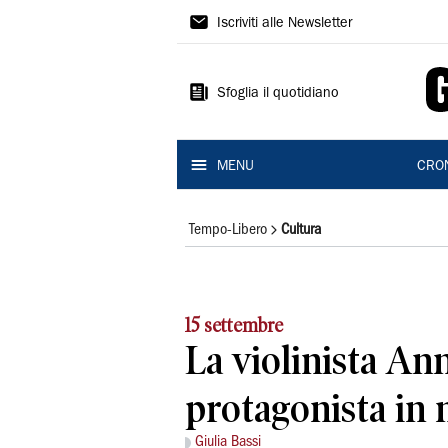
Gazzetta
Iscriviti alle Newsletter
di
Reggio
Sfoglia il quotidiano
MENU
CRO
Tempo-Libero
Cultura
15 settembre
La violinista An
protagonista in
Giulia Bassi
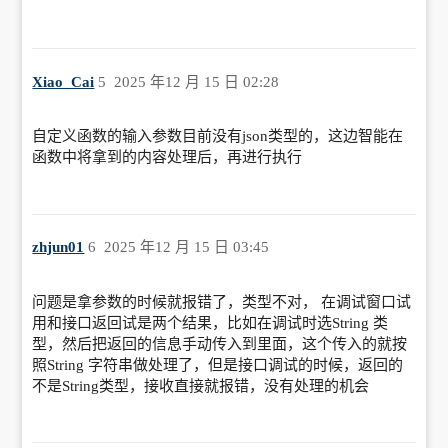
Xiao_Cai
5
2025 年12 月 15 日 02:28
自定义函数的输入参数目前没有json类型的，这边智能在
函数中将拿到的内容处理后，再进行执行
zhjun01
6
2025 年12 月 15 日 03:45
问题是拿参数的时候就报错了，类型不对， 在调试窗口试
用和接口返回试是两个结果，比如在调试时选String 类
型，然后把返回的信息手动传入到里面，这个传入的就按
照String 字符串做处理了，但是接口调试的时候，返回的
不是String类型，接收直接就报错，没有处理的机会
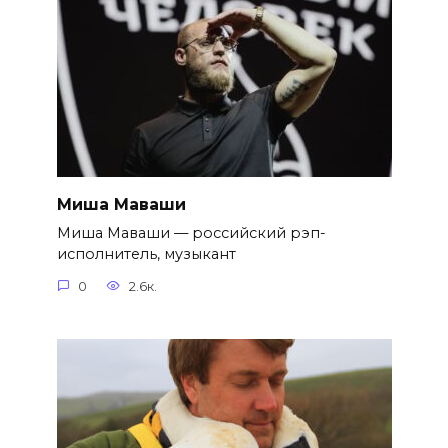
Миша Маваши
Миша Маваши — российский рэп-
исполнитель, музыкант
0
2.6к.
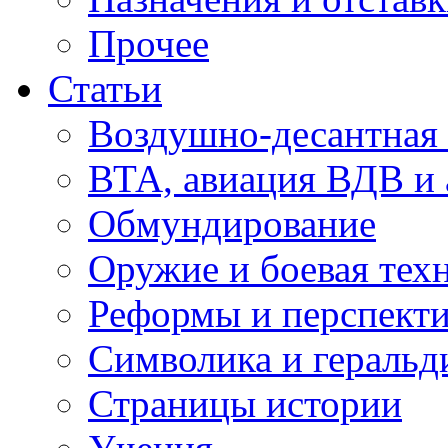
Прочее
Статьи
Воздушно-десантная 
ВТА, авиация ВДВ и
Обмундирование
Оружие и боевая тех
Реформы и перспект
Символика и геральд
Страницы истории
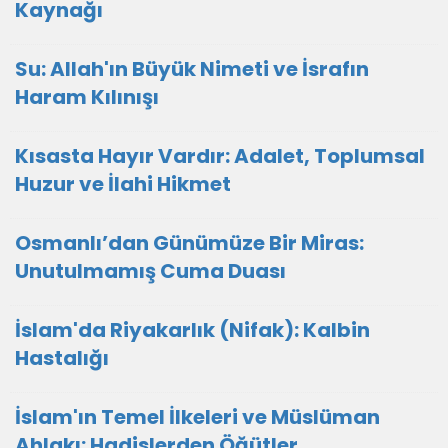
Kaynağı
Su: Allah'ın Büyük Nimeti ve İsrafın
Haram Kılınışı
Kısasta Hayır Vardır: Adalet, Toplumsal
Huzur ve İlahi Hikmet
Osmanlı’dan Günümüze Bir Miras:
Unutulmamış Cuma Duası
İslam'da Riyakarlık (Nifak): Kalbin
Hastalığı
İslam'ın Temel İlkeleri ve Müslüman
Ahlakı: Hadislerden Öğütler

--------------------------------

### WHAT IS REQUIRED:
Starting at the beginning of the entries and ending with the line that contains "Giulia Bassi", rewrite those lines with "Cultura" replaced by "Sport" and nothing else altered. Leave the pictures out.

### SOLVED EXERCISE:
Gazzetta
Iscriviti alle Newsletter
di
Reggio
Sfoglia il quotidiano
MENU
CRO
Tempo-Libero
Sport
15 settembre
La violinista An
protagonista in
Giulia Bassi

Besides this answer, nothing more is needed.